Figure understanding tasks
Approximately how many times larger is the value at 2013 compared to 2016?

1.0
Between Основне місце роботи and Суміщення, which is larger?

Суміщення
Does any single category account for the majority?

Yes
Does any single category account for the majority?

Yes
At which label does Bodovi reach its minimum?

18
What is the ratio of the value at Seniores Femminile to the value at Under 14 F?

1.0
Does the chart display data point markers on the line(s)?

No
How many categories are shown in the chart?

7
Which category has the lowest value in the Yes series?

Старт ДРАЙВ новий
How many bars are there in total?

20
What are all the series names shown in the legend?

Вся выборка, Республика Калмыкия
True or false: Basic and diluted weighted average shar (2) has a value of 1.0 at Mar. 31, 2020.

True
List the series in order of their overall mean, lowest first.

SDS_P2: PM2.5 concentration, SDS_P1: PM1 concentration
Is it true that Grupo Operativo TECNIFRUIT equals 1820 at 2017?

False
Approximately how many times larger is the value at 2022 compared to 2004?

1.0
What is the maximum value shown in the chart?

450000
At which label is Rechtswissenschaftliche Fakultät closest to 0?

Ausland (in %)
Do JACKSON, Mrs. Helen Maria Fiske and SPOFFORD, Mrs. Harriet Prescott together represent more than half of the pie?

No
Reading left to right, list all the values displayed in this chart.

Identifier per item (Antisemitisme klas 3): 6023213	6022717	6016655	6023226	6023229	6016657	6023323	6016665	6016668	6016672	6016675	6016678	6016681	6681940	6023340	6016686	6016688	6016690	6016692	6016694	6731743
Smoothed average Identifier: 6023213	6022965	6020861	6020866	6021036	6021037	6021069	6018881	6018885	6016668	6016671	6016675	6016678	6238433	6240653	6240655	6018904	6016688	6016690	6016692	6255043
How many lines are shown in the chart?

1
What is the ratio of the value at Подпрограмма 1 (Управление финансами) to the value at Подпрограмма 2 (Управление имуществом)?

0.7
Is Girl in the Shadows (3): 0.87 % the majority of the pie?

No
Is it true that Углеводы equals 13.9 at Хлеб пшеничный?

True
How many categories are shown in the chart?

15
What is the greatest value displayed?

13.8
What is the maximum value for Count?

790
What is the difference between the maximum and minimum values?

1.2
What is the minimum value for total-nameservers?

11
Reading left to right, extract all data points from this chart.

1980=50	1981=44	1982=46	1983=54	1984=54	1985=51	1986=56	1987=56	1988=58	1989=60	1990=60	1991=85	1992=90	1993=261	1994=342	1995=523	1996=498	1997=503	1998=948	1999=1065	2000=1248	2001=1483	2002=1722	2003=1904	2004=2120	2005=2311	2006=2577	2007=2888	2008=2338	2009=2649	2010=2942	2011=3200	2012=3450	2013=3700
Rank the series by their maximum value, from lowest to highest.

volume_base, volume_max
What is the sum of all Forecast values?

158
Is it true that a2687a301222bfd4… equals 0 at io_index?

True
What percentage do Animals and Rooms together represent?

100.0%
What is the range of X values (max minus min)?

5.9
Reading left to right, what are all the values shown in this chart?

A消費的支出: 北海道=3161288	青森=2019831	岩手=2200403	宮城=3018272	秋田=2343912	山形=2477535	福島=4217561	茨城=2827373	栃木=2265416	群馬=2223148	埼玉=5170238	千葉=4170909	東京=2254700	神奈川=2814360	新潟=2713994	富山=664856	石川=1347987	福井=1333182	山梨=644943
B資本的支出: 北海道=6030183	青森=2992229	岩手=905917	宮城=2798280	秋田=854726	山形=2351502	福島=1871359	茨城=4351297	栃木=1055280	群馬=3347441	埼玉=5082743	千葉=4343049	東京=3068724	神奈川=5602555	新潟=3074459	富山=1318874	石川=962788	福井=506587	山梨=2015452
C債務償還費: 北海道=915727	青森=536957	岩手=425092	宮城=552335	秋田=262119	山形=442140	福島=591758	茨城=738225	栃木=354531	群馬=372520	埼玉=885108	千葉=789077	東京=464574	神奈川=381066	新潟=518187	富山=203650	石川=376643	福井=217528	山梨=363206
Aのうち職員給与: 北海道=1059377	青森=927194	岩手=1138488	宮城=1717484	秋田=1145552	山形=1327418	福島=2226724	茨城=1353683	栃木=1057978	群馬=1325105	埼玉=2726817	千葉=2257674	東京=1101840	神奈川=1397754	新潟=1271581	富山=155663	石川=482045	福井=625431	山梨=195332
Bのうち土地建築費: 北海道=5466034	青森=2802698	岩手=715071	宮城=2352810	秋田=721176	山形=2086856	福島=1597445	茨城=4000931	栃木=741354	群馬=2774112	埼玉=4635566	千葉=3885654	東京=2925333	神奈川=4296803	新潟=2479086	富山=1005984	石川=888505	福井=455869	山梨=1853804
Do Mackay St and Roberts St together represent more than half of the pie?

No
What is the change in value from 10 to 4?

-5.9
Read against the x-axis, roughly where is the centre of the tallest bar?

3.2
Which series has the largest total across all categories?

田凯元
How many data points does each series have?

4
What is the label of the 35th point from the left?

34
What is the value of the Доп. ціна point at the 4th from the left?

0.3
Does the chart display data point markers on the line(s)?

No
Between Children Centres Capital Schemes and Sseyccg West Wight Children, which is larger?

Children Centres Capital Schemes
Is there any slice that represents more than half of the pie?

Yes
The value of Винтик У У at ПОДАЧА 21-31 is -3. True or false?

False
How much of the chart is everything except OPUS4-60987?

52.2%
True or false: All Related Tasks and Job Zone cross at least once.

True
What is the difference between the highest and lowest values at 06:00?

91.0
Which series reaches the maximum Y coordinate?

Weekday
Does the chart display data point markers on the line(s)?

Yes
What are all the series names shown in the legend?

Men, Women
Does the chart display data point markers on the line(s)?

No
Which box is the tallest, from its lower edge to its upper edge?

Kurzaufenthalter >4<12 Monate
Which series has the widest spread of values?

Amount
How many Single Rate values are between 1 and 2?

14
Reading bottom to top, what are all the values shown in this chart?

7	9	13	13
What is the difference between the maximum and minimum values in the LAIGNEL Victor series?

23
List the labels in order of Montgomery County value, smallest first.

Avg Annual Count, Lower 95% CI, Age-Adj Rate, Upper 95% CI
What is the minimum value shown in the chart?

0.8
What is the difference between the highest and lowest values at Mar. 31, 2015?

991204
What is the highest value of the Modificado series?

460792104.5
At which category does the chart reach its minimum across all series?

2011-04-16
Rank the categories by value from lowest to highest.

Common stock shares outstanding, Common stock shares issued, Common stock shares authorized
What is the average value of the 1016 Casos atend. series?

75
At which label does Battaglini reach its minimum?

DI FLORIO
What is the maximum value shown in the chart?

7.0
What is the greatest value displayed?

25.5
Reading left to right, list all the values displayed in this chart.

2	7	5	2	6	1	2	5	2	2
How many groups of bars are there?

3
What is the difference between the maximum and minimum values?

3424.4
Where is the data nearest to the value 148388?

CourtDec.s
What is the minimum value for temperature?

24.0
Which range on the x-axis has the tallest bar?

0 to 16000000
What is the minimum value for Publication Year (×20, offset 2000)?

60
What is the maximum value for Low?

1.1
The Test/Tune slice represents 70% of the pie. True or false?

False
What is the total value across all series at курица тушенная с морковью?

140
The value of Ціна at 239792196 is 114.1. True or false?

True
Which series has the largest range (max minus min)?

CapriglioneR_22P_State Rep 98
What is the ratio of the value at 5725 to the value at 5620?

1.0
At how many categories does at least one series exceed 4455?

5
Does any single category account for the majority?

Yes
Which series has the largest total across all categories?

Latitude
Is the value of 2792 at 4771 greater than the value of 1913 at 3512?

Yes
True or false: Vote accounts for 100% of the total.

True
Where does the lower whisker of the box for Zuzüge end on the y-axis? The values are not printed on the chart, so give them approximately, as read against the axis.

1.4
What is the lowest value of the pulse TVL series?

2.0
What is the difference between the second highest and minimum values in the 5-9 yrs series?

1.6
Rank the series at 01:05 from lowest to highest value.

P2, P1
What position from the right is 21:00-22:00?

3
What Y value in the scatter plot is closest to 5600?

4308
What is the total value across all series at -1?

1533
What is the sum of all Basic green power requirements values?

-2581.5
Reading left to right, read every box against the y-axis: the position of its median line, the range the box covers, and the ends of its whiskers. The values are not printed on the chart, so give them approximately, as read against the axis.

# Task prompt:
Copy out the rows above word for word, starting with the line that contains "Kurzaufenthalter >4<12 Monate" and ending with the line that contains "Reading bottom to", both included.

# Reply to the exercise:
Kurzaufenthalter >4<12 Monate
Which series has the widest spread of values?

Amount
How many Single Rate values are between 1 and 2?

14
Reading bottom to top, what are all the values shown in this chart?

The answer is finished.